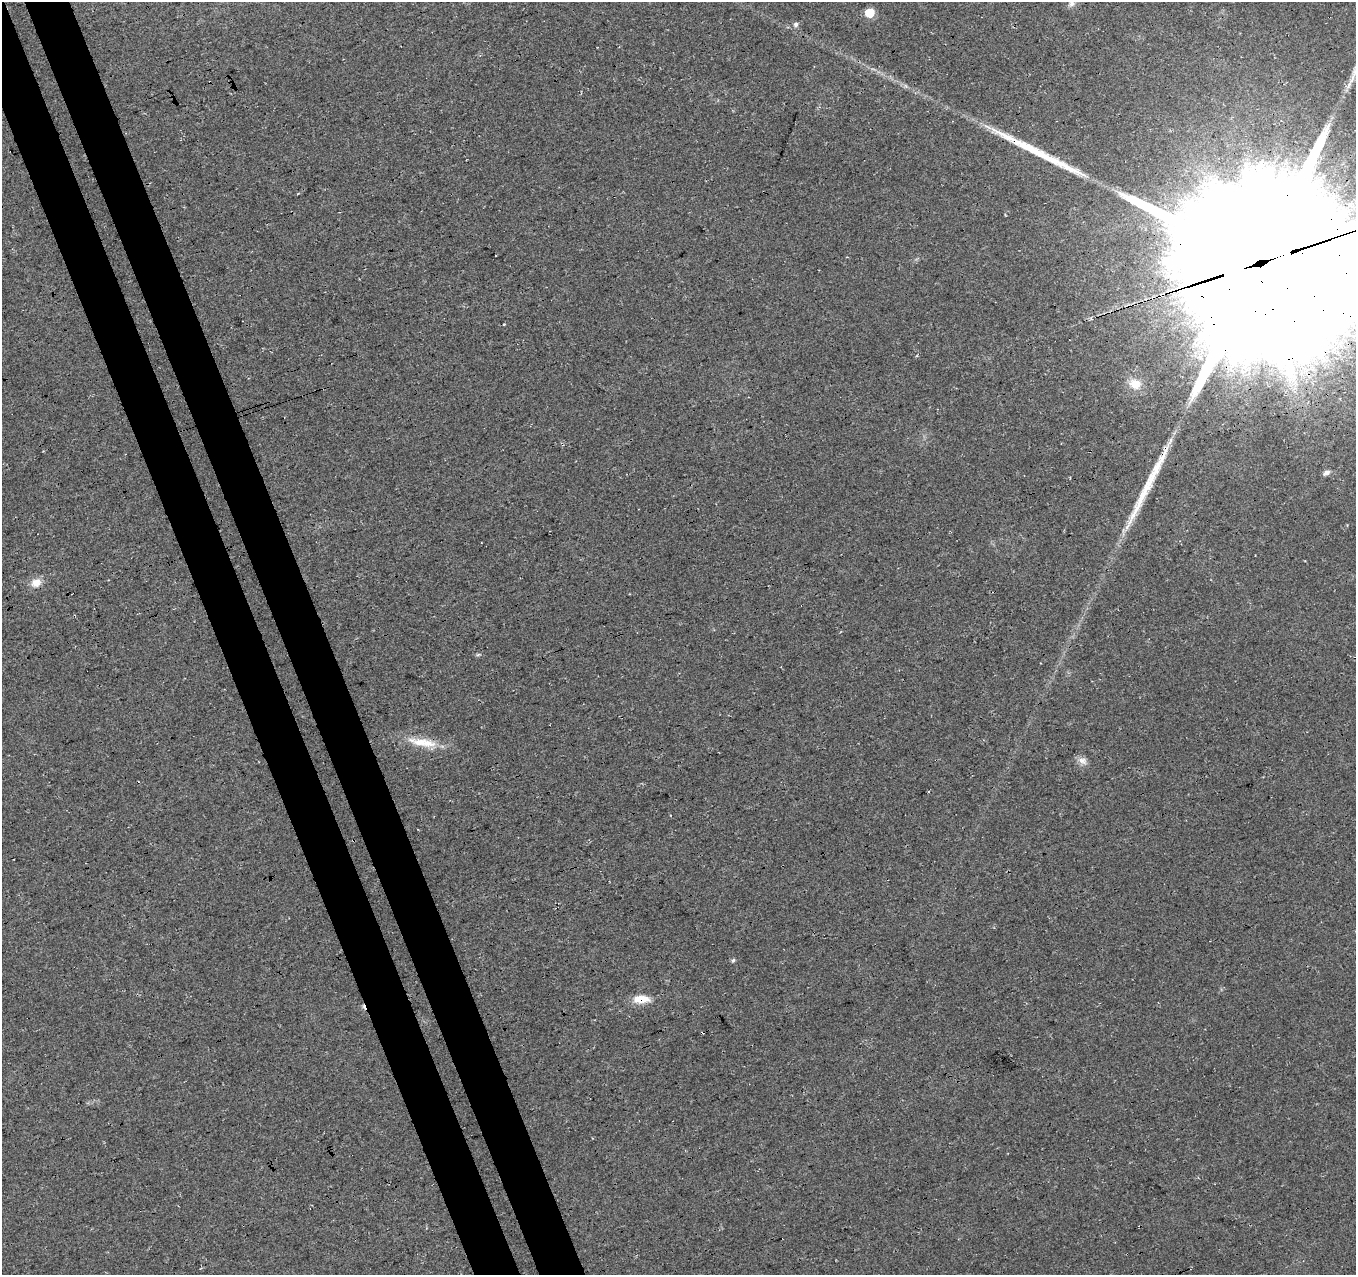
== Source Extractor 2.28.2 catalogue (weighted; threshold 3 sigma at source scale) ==
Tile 11 of 4 x 4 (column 3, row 3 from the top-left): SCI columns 2763-4116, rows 1364-2636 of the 5527 x 5327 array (HDU 1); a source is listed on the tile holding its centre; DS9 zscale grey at full resolution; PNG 1358 x 1277 px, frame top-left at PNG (2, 2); no overlay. Shown black and unused: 7% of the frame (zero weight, under 3 of 4 exposures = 5% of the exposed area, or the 3 px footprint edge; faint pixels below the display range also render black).
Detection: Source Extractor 2.28.2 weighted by HDU 2 'WHT'; one run over the whole footprint, this tile lists its part. Background 0.0289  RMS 0.0074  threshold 0.0334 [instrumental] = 3 sigma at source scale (4.5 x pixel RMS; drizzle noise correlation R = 1.50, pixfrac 1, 0.0396/0.0396 arcsec/px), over >= 5 px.
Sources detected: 16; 2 cosmic-ray / hot-pixel residue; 2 long thin detections or spike segments (spike, bleed or trail) — not listed; the other 12 listed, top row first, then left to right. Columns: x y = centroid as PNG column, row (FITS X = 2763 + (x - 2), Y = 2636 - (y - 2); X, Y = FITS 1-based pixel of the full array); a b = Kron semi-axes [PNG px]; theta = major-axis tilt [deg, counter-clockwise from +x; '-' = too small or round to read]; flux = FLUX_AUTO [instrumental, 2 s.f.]
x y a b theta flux
1072 4 10 8 26 3.4
870 13 6 6 - 33
796 24 6 6 - 2.4
1260 264 75 48 7 85000
1135 384 14 11 -18 12
1326 473 9 6 19 2.8
36 583 13 10 30 8.3
478 655 6 4 2 1.1
423 742 44 11 -9 20
1082 761 14 9 -26 4.5
733 960 6 4 62 1.3
641 999 21 10 0 12
Overlapping masked pixels (flux is a lower limit): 3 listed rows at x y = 1260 264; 423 742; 641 999
Isophote crosses this tile's border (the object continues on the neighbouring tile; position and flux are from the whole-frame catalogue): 1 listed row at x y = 1260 264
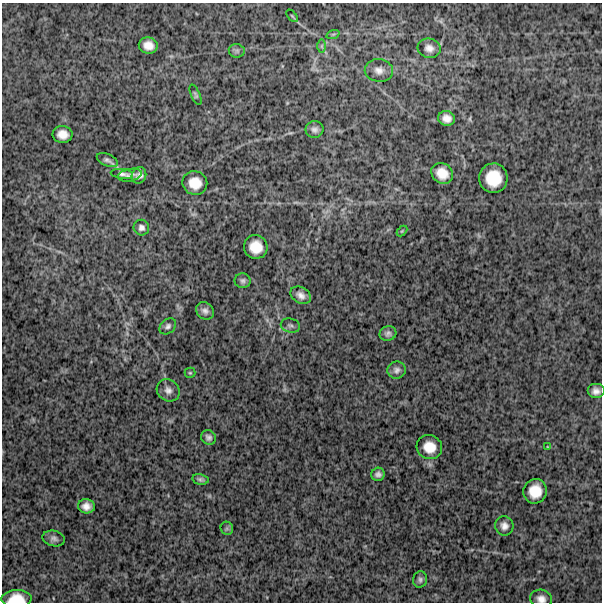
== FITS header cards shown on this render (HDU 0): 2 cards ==
NAXIS1  =                  600
NAXIS2  =                  600

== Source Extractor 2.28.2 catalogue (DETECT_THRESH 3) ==
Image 600 x 600 px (HDU 0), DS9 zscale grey, 1 PNG px = 1 image px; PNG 604 x 604 px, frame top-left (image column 1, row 600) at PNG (2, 3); each listed source drawn as its Kron ellipse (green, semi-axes under 4 px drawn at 4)
Background 1220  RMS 340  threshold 1010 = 3 sigma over >= 5 px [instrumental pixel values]
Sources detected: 44; all 44 listed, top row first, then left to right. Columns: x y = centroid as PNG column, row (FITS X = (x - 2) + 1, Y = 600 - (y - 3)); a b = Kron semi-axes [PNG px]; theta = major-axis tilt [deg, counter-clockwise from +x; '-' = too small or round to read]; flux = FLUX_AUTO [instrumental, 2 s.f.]
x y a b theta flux
292 16 7 3 -47 28000
333 34 7 4 19 35000
148 45 9 8 - 200000
322 46 7 4 90 39000
429 48 11 9 -15 150000
237 51 8 6 -7 60000
379 70 14 11 -8 170000
196 95 11 4 -67 46000
447 118 8 7 - 160000
314 129 9 8 - 97000
63 134 10 8 -7 210000
107 160 11 6 -23 74000
442 173 11 9 -39 300000
122 174 11 5 -7 52000
130 175 12 6 11 80000
139 175 8 7 - 110000
493 178 15 14 - 580000
195 183 12 11 - 340000
141 228 8 7 - 87000
402 231 6 4 45 24000
256 247 12 11 - 370000
243 281 8 7 - 68000
301 295 11 8 -29 140000
205 311 10 8 -43 100000
290 325 10 7 -14 69000
168 326 9 7 42 73000
388 333 8 7 - 80000
397 370 9 8 - 94000
190 373 5 5 - 31000
168 390 12 10 -42 140000
596 391 8 7 - 130000
208 437 7 7 - 82000
429 447 13 12 - 340000
548 447 4 2 - 16000
378 474 6 6 - 81000
200 479 8 5 -11 56000
535 491 12 11 - 400000
86 506 8 7 - 160000
504 526 10 9 - 130000
227 528 7 6 - 42000
54 538 11 7 -14 89000
420 579 8 7 - 67000
16 599 15 8 2 360000
541 599 11 9 -12 150000
At the frame edge (FLAGS 8, measured only in part): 2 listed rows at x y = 16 599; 541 599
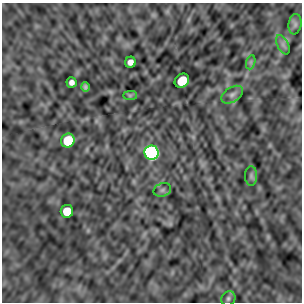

+++

### Aim of the task
Count the lines in the entries above that contain the string "catalogue", treating uppercase and lowercase letters as distinct, and give only the number.

### Answer for the task
3